Requirement » All of the data below should be written out again exactly.

[Opening Information section]

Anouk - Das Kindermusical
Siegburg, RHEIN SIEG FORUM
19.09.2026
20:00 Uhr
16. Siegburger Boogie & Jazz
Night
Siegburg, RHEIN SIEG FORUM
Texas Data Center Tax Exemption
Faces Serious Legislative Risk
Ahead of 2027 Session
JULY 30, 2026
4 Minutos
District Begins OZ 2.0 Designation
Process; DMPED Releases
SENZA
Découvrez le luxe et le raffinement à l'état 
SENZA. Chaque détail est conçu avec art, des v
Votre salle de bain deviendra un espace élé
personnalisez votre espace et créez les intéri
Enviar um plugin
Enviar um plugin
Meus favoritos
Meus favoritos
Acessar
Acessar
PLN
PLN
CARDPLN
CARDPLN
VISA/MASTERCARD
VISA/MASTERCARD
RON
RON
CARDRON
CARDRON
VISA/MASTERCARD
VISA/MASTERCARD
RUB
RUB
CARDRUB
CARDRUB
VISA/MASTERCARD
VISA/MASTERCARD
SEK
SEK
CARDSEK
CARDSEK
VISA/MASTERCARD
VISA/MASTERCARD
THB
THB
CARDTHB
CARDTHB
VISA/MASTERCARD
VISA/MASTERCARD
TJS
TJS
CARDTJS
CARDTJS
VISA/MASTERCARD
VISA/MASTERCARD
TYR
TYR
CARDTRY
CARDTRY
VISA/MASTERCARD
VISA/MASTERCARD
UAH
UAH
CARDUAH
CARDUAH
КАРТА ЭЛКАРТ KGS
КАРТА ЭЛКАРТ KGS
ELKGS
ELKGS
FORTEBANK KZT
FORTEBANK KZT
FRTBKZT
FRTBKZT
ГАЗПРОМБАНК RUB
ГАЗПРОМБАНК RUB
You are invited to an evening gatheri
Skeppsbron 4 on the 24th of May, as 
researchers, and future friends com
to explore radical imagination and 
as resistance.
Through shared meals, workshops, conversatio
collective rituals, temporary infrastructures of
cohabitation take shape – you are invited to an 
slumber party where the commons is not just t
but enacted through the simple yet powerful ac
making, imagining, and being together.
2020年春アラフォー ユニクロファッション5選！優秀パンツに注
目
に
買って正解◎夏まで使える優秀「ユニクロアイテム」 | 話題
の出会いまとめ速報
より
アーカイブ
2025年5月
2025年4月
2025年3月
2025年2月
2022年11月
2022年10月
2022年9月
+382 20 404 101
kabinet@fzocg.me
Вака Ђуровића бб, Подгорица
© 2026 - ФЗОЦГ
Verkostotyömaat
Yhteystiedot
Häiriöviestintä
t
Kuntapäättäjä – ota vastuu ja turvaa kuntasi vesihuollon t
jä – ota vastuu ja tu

[Closing Information section]

Worked solution »
Anouk - Das Kindermusical
Siegburg, RHEIN SIEG FORUM
19.09.2026
20:00 Uhr
16. Siegburger Boogie & Jazz
Night
Siegburg, RHEIN SIEG FORUM
Texas Data Center Tax Exemption
Faces Serious Legislative Risk
Ahead of 2027 Session
JULY 30, 2026
4 Minutos
District Begins OZ 2.0 Designation
Process; DMPED Releases
SENZA
Découvrez le luxe et le raffinement à l'état 
SENZA. Chaque détail est conçu avec art, des v
Votre salle de bain deviendra un espace élé
personnalisez votre espace et créez les intéri
Enviar um plugin
Enviar um plugin
Meus favoritos
Meus favoritos
Acessar
Acessar
PLN
PLN
CARDPLN
CARDPLN
VISA/MASTERCARD
VISA/MASTERCARD
RON
RON
CARDRON
CARDRON
VISA/MASTERCARD
VISA/MASTERCARD
RUB
RUB
CARDRUB
CARDRUB
VISA/MASTERCARD
VISA/MASTERCARD
SEK
SEK
CARDSEK
CARDSEK
VISA/MASTERCARD
VISA/MASTERCARD
THB
THB
CARDTHB
CARDTHB
VISA/MASTERCARD
VISA/MASTERCARD
TJS
TJS
CARDTJS
CARDTJS
VISA/MASTERCARD
VISA/MASTERCARD
TYR
TYR
CARDTRY
CARDTRY
VISA/MASTERCARD
VISA/MASTERCARD
UAH
UAH
CARDUAH
CARDUAH
КАРТА ЭЛКАРТ KGS
КАРТА ЭЛКАРТ KGS
ELKGS
ELKGS
FORTEBANK KZT
FORTEBANK KZT
FRTBKZT
FRTBKZT
ГАЗПРОМБАНК RUB
ГАЗПРОМБАНК RUB
You are invited to an evening gatheri
Skeppsbron 4 on the 24th of May, as 
researchers, and future friends com
to explore radical imagination and 
as resistance.
Through shared meals, workshops, conversatio
collective rituals, temporary infrastructures of
cohabitation take shape – you are invited to an 
slumber party where the commons is not just t
but enacted through the simple yet powerful ac
making, imagining, and being together.
2020年春アラフォー ユニクロファッション5選！優秀パンツに注
目
に
買って正解◎夏まで使える優秀「ユニクロアイテム」 | 話題
の出会いまとめ速報
より
アーカイブ
2025年5月
2025年4月
2025年3月
2025年2月
2022年11月
2022年10月
2022年9月
+382 20 404 101
kabinet@fzocg.me
Вака Ђуровића бб, Подгорица
© 2026 - ФЗОЦГ
Verkostotyömaat
Yhteystiedot
Häiriöviestintä
t
Kuntapäättäjä – ota vastuu ja turvaa kuntasi vesihuollon t
jä – ota vastuu ja tu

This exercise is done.